There is no third option. There is no in-between state that magically appears because some loser with a bias doesn’t have enough brain cells to store anything but the Bible verses some lunatic uses to denounce what ever makes him hard.
I’ve heard about and read about discrimination against trans individuals based on their “real gender” (read: congenital biological sexual characteristics.) And that’s horrific unto itself. I literally cannot comprehend the pain that it must incur to look in a mirror and see the wrong person staring back. These are individuals whose bodies are the wrong everything. Not just “I think I’ll color my hair, cause the color isn’t me” or “I think I’ll get my teeth whitened and straightened” but the whole freaking enchilada. Nothing matches.
And yet there are still people who will insist on mistreating trans individuals based on their congenital sex. Not all trans individuals get a perfect transition, if they can get one at all. So in some cases, an observer that’s already primed to discriminate might see a congenital biological male or female standing in front of them instead of the woman or man who is clearly standing there.
But my textbook goes that one step further, beyond cruelty and into the realms of horror. It implies that because the gender is one, and the biology is another, the person is neither.
What in the name of all the gods above and below gives anyone the right to decide a person is not a person?
Do we not remember slavery? The decision to call an entire chunk of our race sub-or-abhuman because of a skin color? How about pre-suffrage women’s rights? You know, when women couldn’t own anything and were treated as baby machines and free labor? Cause they were women?

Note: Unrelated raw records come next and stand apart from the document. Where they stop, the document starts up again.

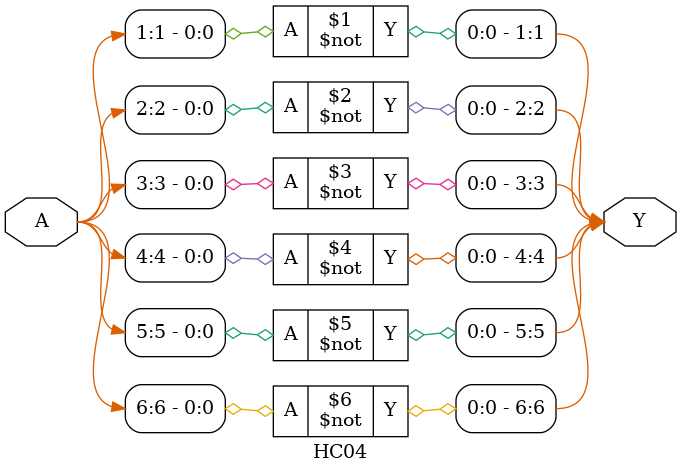
<source format=v>
module HC04(A,Y);
input wire[6:1]A;
output wire[6:1]Y;
not 
gate1(Y[1],A[1]),
gate2(Y[2],A[2]),
gate3(Y[3],A[3]),
gate4(Y[4],A[4]),
gate5(Y[5],A[5]),
gate6(Y[6],A[6]);
//74HC04 ·Ç ÃÅ¼¶·ç¸ñ
endmodule
</source>
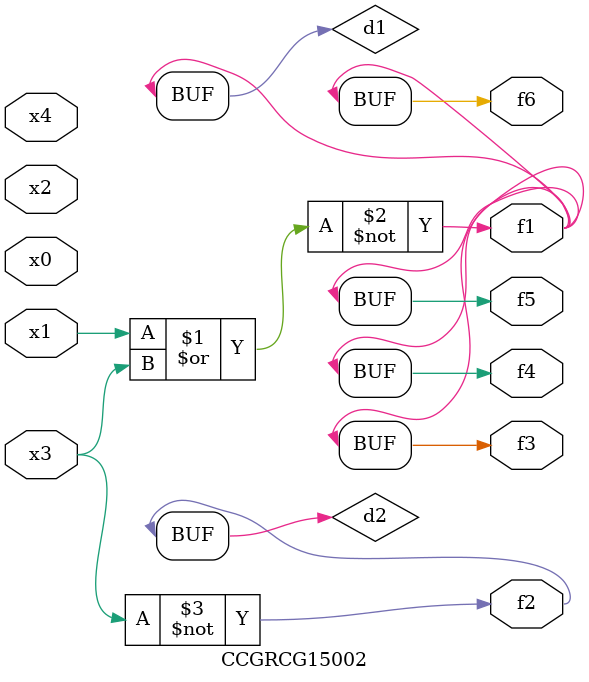
<source format=v>
module CCGRCG15002(
	input x0, x1, x2, x3, x4,
	output f1, f2, f3, f4, f5, f6
);

	wire d1, d2;

	nor (d1, x1, x3);
	not (d2, x3);
	assign f1 = d1;
	assign f2 = d2;
	assign f3 = d1;
	assign f4 = d1;
	assign f5 = d1;
	assign f6 = d1;
endmodule

</source>
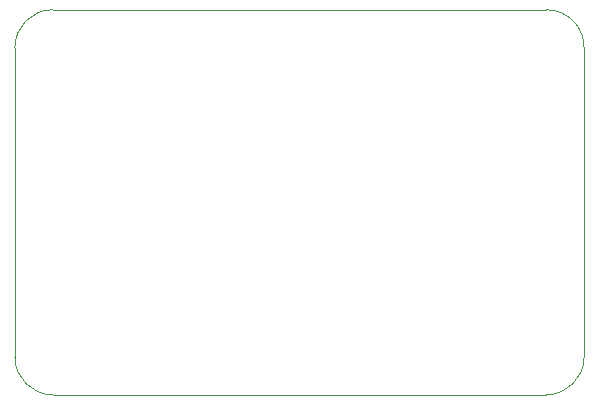
<source format=gbr>
%TF.GenerationSoftware,KiCad,Pcbnew,6.0.6-3a73a75311~116~ubuntu20.04.1*%
%TF.CreationDate,2022-07-21T13:32:12-07:00*%
%TF.ProjectId,Drone Flight Controller,44726f6e-6520-4466-9c69-67687420436f,rev?*%
%TF.SameCoordinates,Original*%
%TF.FileFunction,Profile,NP*%
%FSLAX46Y46*%
G04 Gerber Fmt 4.6, Leading zero omitted, Abs format (unit mm)*
G04 Created by KiCad (PCBNEW 6.0.6-3a73a75311~116~ubuntu20.04.1) date 2022-07-21 13:32:12*
%MOMM*%
%LPD*%
G01*
G04 APERTURE LIST*
%TA.AperFunction,Profile*%
%ADD10C,0.100000*%
%TD*%
G04 APERTURE END LIST*
D10*
X39000000Y-102800000D02*
X39000000Y-76600000D01*
X42200000Y-73400000D02*
X84000000Y-73400000D01*
X42200000Y-73400000D02*
G75*
G03*
X39000000Y-76600000I0J-3200000D01*
G01*
X87200019Y-76800001D02*
G75*
G03*
X84000000Y-73400000I-3200019J194101D01*
G01*
X84000000Y-106000000D02*
G75*
G03*
X87200000Y-102800000I0J3200000D01*
G01*
X84000000Y-106000000D02*
X42200000Y-106000000D01*
X87200000Y-76800000D02*
X87200000Y-102800000D01*
X39000000Y-102800000D02*
G75*
G03*
X42200000Y-106000000I3200000J0D01*
G01*
M02*

</source>
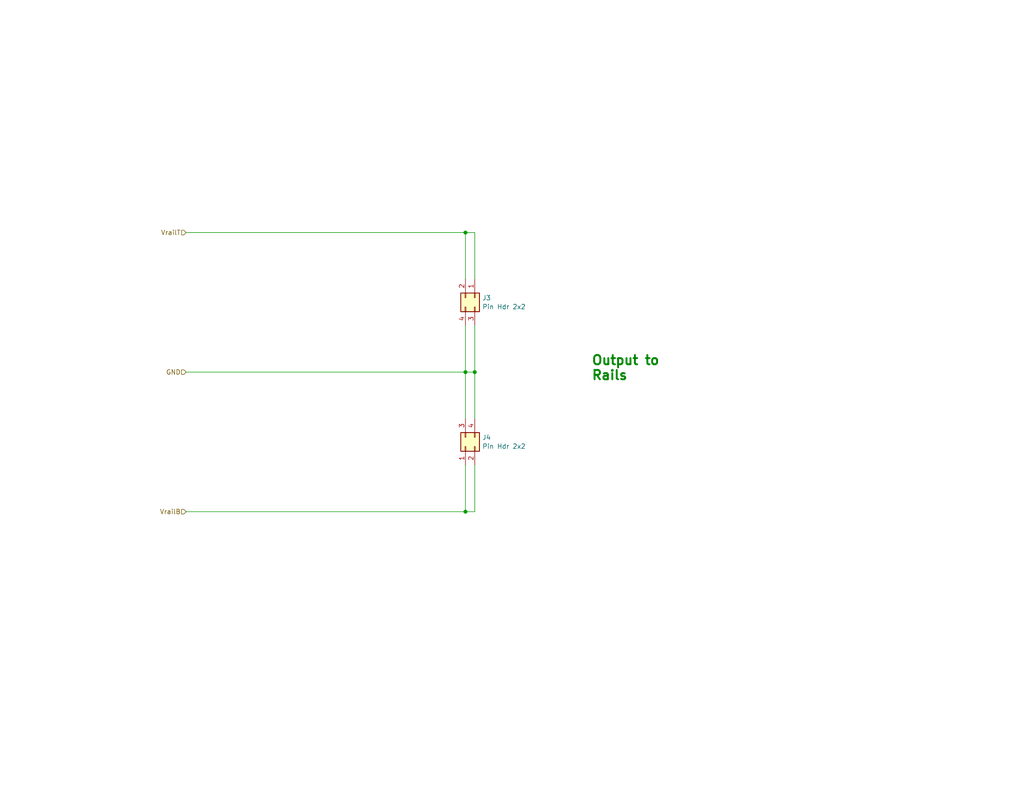
<source format=kicad_sch>
(kicad_sch (version 20230121) (generator eeschema)

  (uuid 74460bb4-9ccd-4d9f-88b7-66414a918b1b)

  (paper "USLetter")

  (title_block
    (title "1016 Breadboard Power Supply - Rail Output")
    (date "2023-10-01")
    (rev "1")
    (company "Dan Wilson")
    (comment 1 "Copyright © 2023, Dan Wilson")
  )

  

  (junction (at 129.54 101.6) (diameter 0) (color 0 0 0 0)
    (uuid 0f14050e-c372-46d7-9e7d-bbe5c9ff7bf3)
  )
  (junction (at 127 63.5) (diameter 0) (color 0 0 0 0)
    (uuid 2c31dae2-1c64-4f1b-b3f8-11f757b4db26)
  )
  (junction (at 127 101.6) (diameter 0) (color 0 0 0 0)
    (uuid 67ce5f05-18d3-46e0-b008-26fa3c07a095)
  )
  (junction (at 127 139.7) (diameter 0) (color 0 0 0 0)
    (uuid 9a7e938f-004b-4c96-b0ae-493ee24a924d)
  )

  (wire (pts (xy 129.54 101.6) (xy 129.54 114.3))
    (stroke (width 0) (type default))
    (uuid 0559b40f-a72f-4616-9d2a-d03e2df1e430)
  )
  (wire (pts (xy 129.54 101.6) (xy 129.54 88.9))
    (stroke (width 0) (type default))
    (uuid 0d0c0561-dbd2-4c74-9ffe-469a3ebd6926)
  )
  (wire (pts (xy 127 139.7) (xy 129.54 139.7))
    (stroke (width 0) (type default))
    (uuid 26c6ce2c-f74c-4785-9750-31c20a8dcdb5)
  )
  (wire (pts (xy 127 63.5) (xy 129.54 63.5))
    (stroke (width 0) (type default))
    (uuid 27572fdb-b1d9-437f-bf06-7a155586f40b)
  )
  (wire (pts (xy 127 63.5) (xy 127 76.2))
    (stroke (width 0) (type default))
    (uuid 29d7b17c-9b36-4f27-87c6-5d815be71647)
  )
  (wire (pts (xy 127 139.7) (xy 127 127))
    (stroke (width 0) (type default))
    (uuid 34bf4aa4-c7f4-424b-a353-5c64c397a98a)
  )
  (wire (pts (xy 50.8 101.6) (xy 127 101.6))
    (stroke (width 0) (type default))
    (uuid 378d50e4-f363-44a2-b4b3-c0ef38006f0d)
  )
  (wire (pts (xy 129.54 63.5) (xy 129.54 76.2))
    (stroke (width 0) (type default))
    (uuid 562cc711-dab5-43a8-a362-2d7e92527263)
  )
  (wire (pts (xy 127 101.6) (xy 129.54 101.6))
    (stroke (width 0) (type default))
    (uuid 6221761a-445c-4d4f-a7ef-aabea5c602e4)
  )
  (wire (pts (xy 127 88.9) (xy 127 101.6))
    (stroke (width 0) (type default))
    (uuid 64eeb83d-b547-4cac-9c63-02fbceadc8f1)
  )
  (wire (pts (xy 129.54 139.7) (xy 129.54 127))
    (stroke (width 0) (type default))
    (uuid 75aae0ea-006c-4bb8-8b16-e7bc974e8bc1)
  )
  (wire (pts (xy 127 101.6) (xy 127 114.3))
    (stroke (width 0) (type default))
    (uuid afb65915-40e6-4ba9-ab06-544c3bb73c2e)
  )
  (wire (pts (xy 50.8 139.7) (xy 127 139.7))
    (stroke (width 0) (type default))
    (uuid b22faf2e-d45b-4e6b-90b8-284485197eaf)
  )
  (wire (pts (xy 50.8 63.5) (xy 127 63.5))
    (stroke (width 0) (type default))
    (uuid d23c9f6a-3b36-4c6f-8bdc-105b71a7bddf)
  )

  (text "Output to\nRails" (at 161.29 104.14 0)
    (effects (font (size 2.54 2.54) bold (color 0 128 0 1)) (justify left bottom))
    (uuid d9ff2f82-5634-4433-ba2f-6e8b512da3f0)
  )

  (hierarchical_label "VrailB" (shape input) (at 50.8 139.7 180) (fields_autoplaced)
    (effects (font (size 1.27 1.27)) (justify right))
    (uuid 5835885b-c57c-4779-a5d9-f63adfae87ce)
  )
  (hierarchical_label "VrailT" (shape input) (at 50.8 63.5 180) (fields_autoplaced)
    (effects (font (size 1.27 1.27)) (justify right))
    (uuid 9987fa95-638e-4b04-9348-a67e74495bdd)
  )
  (hierarchical_label "GND" (shape input) (at 50.8 101.6 180) (fields_autoplaced)
    (effects (font (size 1.27 1.27)) (justify right))
    (uuid d34b1534-3e6d-4777-bd59-4f4afa88cd10)
  )

  (symbol (lib_id "Connector_Generic:Conn_02x02_Top_Bottom") (at 129.54 81.28 270) (unit 1)
    (in_bom yes) (on_board yes) (dnp no) (fields_autoplaced)
    (uuid 7fd6d7a9-a530-499c-acac-4fded640d069)
    (property "Reference" "J3" (at 131.572 81.3379 90)
      (effects (font (size 1.27 1.27)) (justify left))
    )
    (property "Value" "Pin Hdr 2x2" (at 131.572 83.7621 90)
      (effects (font (size 1.27 1.27)) (justify left))
    )
    (property "Footprint" "Connector_PinHeader_2.54mm:PinHeader_2x02_P2.54mm_Vertical" (at 129.54 81.28 0)
      (effects (font (size 1.27 1.27)) hide)
    )
    (property "Datasheet" "https://www.mouser.com/datasheet/2/527/tsw_th-2854687.pdf" (at 129.54 81.28 0)
      (effects (font (size 1.27 1.27)) hide)
    )
    (property "Description" "Pin Header 2x2" (at 129.54 81.28 0)
      (effects (font (size 1.27 1.27)) hide)
    )
    (property "Height" "0.9" (at 129.54 81.28 0)
      (effects (font (size 1.27 1.27)) hide)
    )
    (property "LCSC Part Number" "C3346817" (at 129.54 81.28 0)
      (effects (font (size 1.27 1.27)) hide)
    )
    (property "Manufacturer_Name" "Samtec" (at 129.54 81.28 0)
      (effects (font (size 1.27 1.27)) hide)
    )
    (property "Manufacturer_Part_Number" "TSW-102-07-L-D" (at 129.54 81.28 0)
      (effects (font (size 1.27 1.27)) hide)
    )
    (property "Mouser Part Number" "200-TSW10207LD" (at 129.54 81.28 0)
      (effects (font (size 1.27 1.27)) hide)
    )
    (property "Spec" "2x2 Pin Hdr 2.54mm Pitch Gold" (at 129.54 81.28 0)
      (effects (font (size 1.27 1.27)) hide)
    )
    (pin "1" (uuid df919b61-4d28-4fb5-9a5b-35424a096a8b))
    (pin "2" (uuid 38a24f5e-6e9a-4907-a03c-aeedf0a16233))
    (pin "3" (uuid 87b32a56-ef4d-40f1-a541-91397d53ae33))
    (pin "4" (uuid 89193b32-0467-427f-8ad4-54059333001f))
    (instances
      (project "1016 Breadboard Power Supply"
        (path "/f4b22203-0926-4e3a-b453-85f22789c08a/14679d3c-a45c-484b-be8b-27fb95b86b68"
          (reference "J3") (unit 1)
        )
      )
    )
  )

  (symbol (lib_id "Connector_Generic:Conn_02x02_Top_Bottom") (at 127 121.92 90) (unit 1)
    (in_bom yes) (on_board yes) (dnp no) (fields_autoplaced)
    (uuid f3df6809-19ac-4fe4-a825-99a4fb8e418c)
    (property "Reference" "J4" (at 131.572 119.4379 90)
      (effects (font (size 1.27 1.27)) (justify right))
    )
    (property "Value" "Pin Hdr 2x2" (at 131.572 121.8621 90)
      (effects (font (size 1.27 1.27)) (justify right))
    )
    (property "Footprint" "Connector_PinHeader_2.54mm:PinHeader_2x02_P2.54mm_Vertical" (at 127 121.92 0)
      (effects (font (size 1.27 1.27)) hide)
    )
    (property "Datasheet" "https://www.mouser.com/datasheet/2/527/tsw_th-2854687.pdf" (at 127 121.92 0)
      (effects (font (size 1.27 1.27)) hide)
    )
    (property "Description" "Pin Header 2x2" (at 127 121.92 0)
      (effects (font (size 1.27 1.27)) hide)
    )
    (property "Height" "0.9" (at 127 121.92 0)
      (effects (font (size 1.27 1.27)) hide)
    )
    (property "LCSC Part Number" "C3346817" (at 127 121.92 0)
      (effects (font (size 1.27 1.27)) hide)
    )
    (property "Manufacturer_Name" "Samtec" (at 127 121.92 0)
      (effects (font (size 1.27 1.27)) hide)
    )
    (property "Manufacturer_Part_Number" "TSW-102-07-L-D" (at 127 121.92 0)
      (effects (font (size 1.27 1.27)) hide)
    )
    (property "Mouser Part Number" "200-TSW10207LD" (at 127 121.92 0)
      (effects (font (size 1.27 1.27)) hide)
    )
    (property "Spec" "2x2 Pin Hdr 2.54mm Pitch Gold" (at 127 121.92 0)
      (effects (font (size 1.27 1.27)) hide)
    )
    (pin "1" (uuid 451f6c15-f651-4cd4-abc8-c65bd9228285))
    (pin "2" (uuid 9e4fe37a-3b9e-42f5-a7e5-8c8a36e23bfd))
    (pin "3" (uuid d161c68f-05d9-48fd-bdf8-c22c30127e2a))
    (pin "4" (uuid 64b7c609-0a38-47dd-bcf8-97360a6232cf))
    (instances
      (project "1016 Breadboard Power Supply"
        (path "/f4b22203-0926-4e3a-b453-85f22789c08a/14679d3c-a45c-484b-be8b-27fb95b86b68"
          (reference "J4") (unit 1)
        )
      )
    )
  )
)

</source>
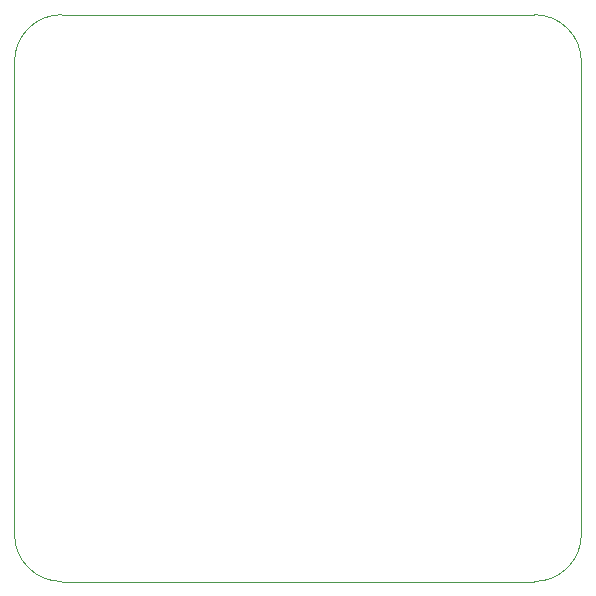
<source format=gbr>
%TF.GenerationSoftware,KiCad,Pcbnew,9.0.3*%
%TF.CreationDate,2025-08-18T23:52:33+02:00*%
%TF.ProjectId,main,6d61696e-2e6b-4696-9361-645f70636258,1.0*%
%TF.SameCoordinates,Original*%
%TF.FileFunction,Profile,NP*%
%FSLAX46Y46*%
G04 Gerber Fmt 4.6, Leading zero omitted, Abs format (unit mm)*
G04 Created by KiCad (PCBNEW 9.0.3) date 2025-08-18 23:52:33*
%MOMM*%
%LPD*%
G01*
G04 APERTURE LIST*
%TA.AperFunction,Profile*%
%ADD10C,0.050000*%
%TD*%
G04 APERTURE END LIST*
D10*
X174000000Y-80000000D02*
X174000000Y-120000000D01*
X126000000Y-80000000D02*
G75*
G02*
X130000000Y-76000000I4000000J0D01*
G01*
X174000000Y-120000000D02*
G75*
G02*
X170000000Y-124000000I-4000000J0D01*
G01*
X170000000Y-76000000D02*
G75*
G02*
X174000000Y-80000000I0J-4000000D01*
G01*
X130000000Y-76000000D02*
X170000000Y-76000000D01*
X170000000Y-124000000D02*
X130000000Y-124000000D01*
X126000000Y-120000000D02*
X126000000Y-80000000D01*
X130000000Y-124000000D02*
G75*
G02*
X126000000Y-120000000I0J4000000D01*
G01*
M02*

</source>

What the hell is wrong with these degenerate, xenophobic, misbegotten trolls?
No-one gets to make those decisions! No-one gets to declare that a person is not a person, for whatever reason! Gods-damned ax-murderers get the basic respect of being treated as human beings, and we can’t extend that courtesy to someone that has enough freaking problems without putting up with bullcrap from some bigoted worm turd?
Taking deep breath now. Blood pressure too high already.
For anyone out there (though I doubt you’d read this if you were) who has decided that their opinion matters more than the mental, emotional and physical health of a human being:
You don’t get to decide that. You can have your short-sighted, close-minded, ignorant opinion. But don’t you freaking dare take it out on trans people. Your lack of functioning brain cells are not their problem.
COMAP. For All Practical Purposes. 9. W. H. Freeman, 2011. 198. Print.